## begin TEXT SHOWN

LogAnalyze
This tool aims to provide a simple implementation for reading http log files, parsing it and methods to obtain some simple aggregate reports.
Getting Started
This section will help installing all the packages and binaries into the class path and make them available for use.
Prerequisites
Install the dependencies required for this project using the requirements.txt
file:
pip install -r requirements.txt
Installation
To install the python packages provided by this package, follow the steps:
python setup.py install
Usage
The user has the option to either use our custom provided script or to use the packages available.
Script
We have exposed script named log_reader
which could be used to generate the aggregate report for a
log file. Note that the script assumes that the logs are of Common Log Format.
usage: log_reader [-h] [-H H] [-R R] [-U U] [-N N] [-S] [-F] --file FILE
[--encoding ENCODING]
Generate a report for an HTTP log file.

## end TEXT SHOWN

* _EXERCISES_
a - According to the LogAnalyze description, what log format does the log_reader script assume?
b - Filter the records, keeping only the lines that contain the string "depth".
The LogAnalyze description and the records have no connection to each other.

## begin THE INPUT

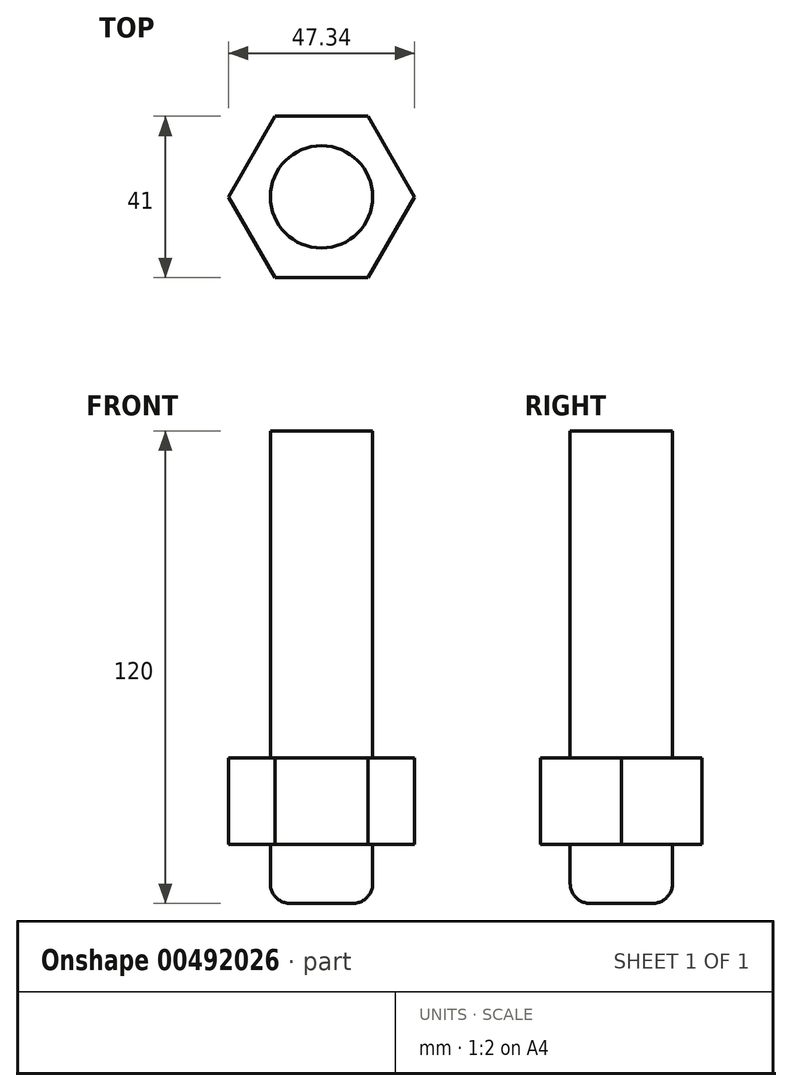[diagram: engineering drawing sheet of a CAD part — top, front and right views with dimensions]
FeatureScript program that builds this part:
annotation { "Feature Type Name" : "Feature", "Feature Type Description" : "" }
export const myFeature = defineFeature(function(context is Context, id is Id, definition is map)
    precondition{}
    {
        {
            var Q0;
            Q0=qCreatedBy(makeId("Top.planeOp"),FACE);
            var sketch = newSketch(context, id + "F0", { "sketchPlane" : qUnion([Q0])});
            skCircle(sketch, "E0", {"center": v(0, 0) * mm, "radius": 13 * mm});
            skSolve(sketch);
        }
        {
            var Q0;
            Q0=makeQuery(id+"F0.imprint","IMPRINT",FACE,{"disambiguationData":[TD([[makeQuery(id+"F0.imprint","IMPRINT",EDGE,{"derivedFrom":sQuery(id+"F0.wireOp",EDGE,"E0")}),1.0]])]});
            extrude(context, id + "F1", {"entities" : qUnion([Q0]), "depth" : 120 * mm});
        }
        {
            var Q0;
            Q0=makeQuery(id+"F1.opExtrude","CAP_EDGE",EDGE,{"disambiguationData":[OSD([sQuery(id+"F0.wireOp",EDGE,"E0")])],"isStart":true});
            fillet(context, id + "F2", {"entities" : qUnion([Q0]), "radius" : 5 * mm, "tangentPropagation" : true, "allowEdgeOverflow" : false});
        }
        {
            var Q0;
            Q0=qCreatedBy(makeId("Top.planeOp"),FACE);
            cPlane(context, id + "F3", {"entities" : qUnion([Q0]), "cplaneType" : CPlaneType.OFFSET, "offset" : 15 * mm, "width" : 150 * mm, "height" : 150 * mm});
        }
        {
            var Q0;
            Q0=qCreatedBy(id+"F3.planeOp",FACE);
            var sketch = newSketch(context, id + "F4", { "sketchPlane" : qUnion([Q0])});
            skCircle(sketch, "E1", {"center": v(0, 0) * mm, "radius": 13 * mm});
            skCircle(sketch, "E2.cCircle", {"center": v(0, 0) * mm, "radius": 20.5 * mm, "construction": true});
            skLineSegment(sketch, "E2.0", {"start": v(-11.84, 20.5) * mm, "end": v(11.84, 20.5) * mm});
            skLineSegment(sketch, "E2.1", {"start": v(11.84, 20.5) * mm, "end": v(23.67, 0) * mm});
            skLineSegment(sketch, "E2.2", {"start": v(23.67, 0) * mm, "end": v(11.84, -20.5) * mm});
            skLineSegment(sketch, "E2.3", {"start": v(11.84, -20.5) * mm, "end": v(-11.84, -20.5) * mm});
            skLineSegment(sketch, "E2.4", {"start": v(-11.84, -20.5) * mm, "end": v(-23.67, 0) * mm});
            skLineSegment(sketch, "E2.5", {"start": v(-23.67, 0) * mm, "end": v(-11.84, 20.5) * mm});
            skPoint(sketch, "E2.0.midPoint", {"position": v(0, 20.5) * mm});
            skSolve(sketch);
        }
        {
            var Q0;
            Q0 = qSketchRegion(id + "F4", true);
            extrude(context, id + "F5", {"entities" : qUnion([Q0]), "operationType" : NewBodyOperationType.ADD, "depth" : 22 * mm});
        }
    });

## end THE INPUT

* _ANSWERS TO THE EXERCISES_
a - Common Log Format.

b -
            extrude(context, id + "F1", {"entities" : qUnion([Q0]), "depth" : 120 * mm});
            extrude(context, id + "F5", {"entities" : qUnion([Q0]), "operationType" : NewBodyOperationType.ADD, "depth" : 22 * mm});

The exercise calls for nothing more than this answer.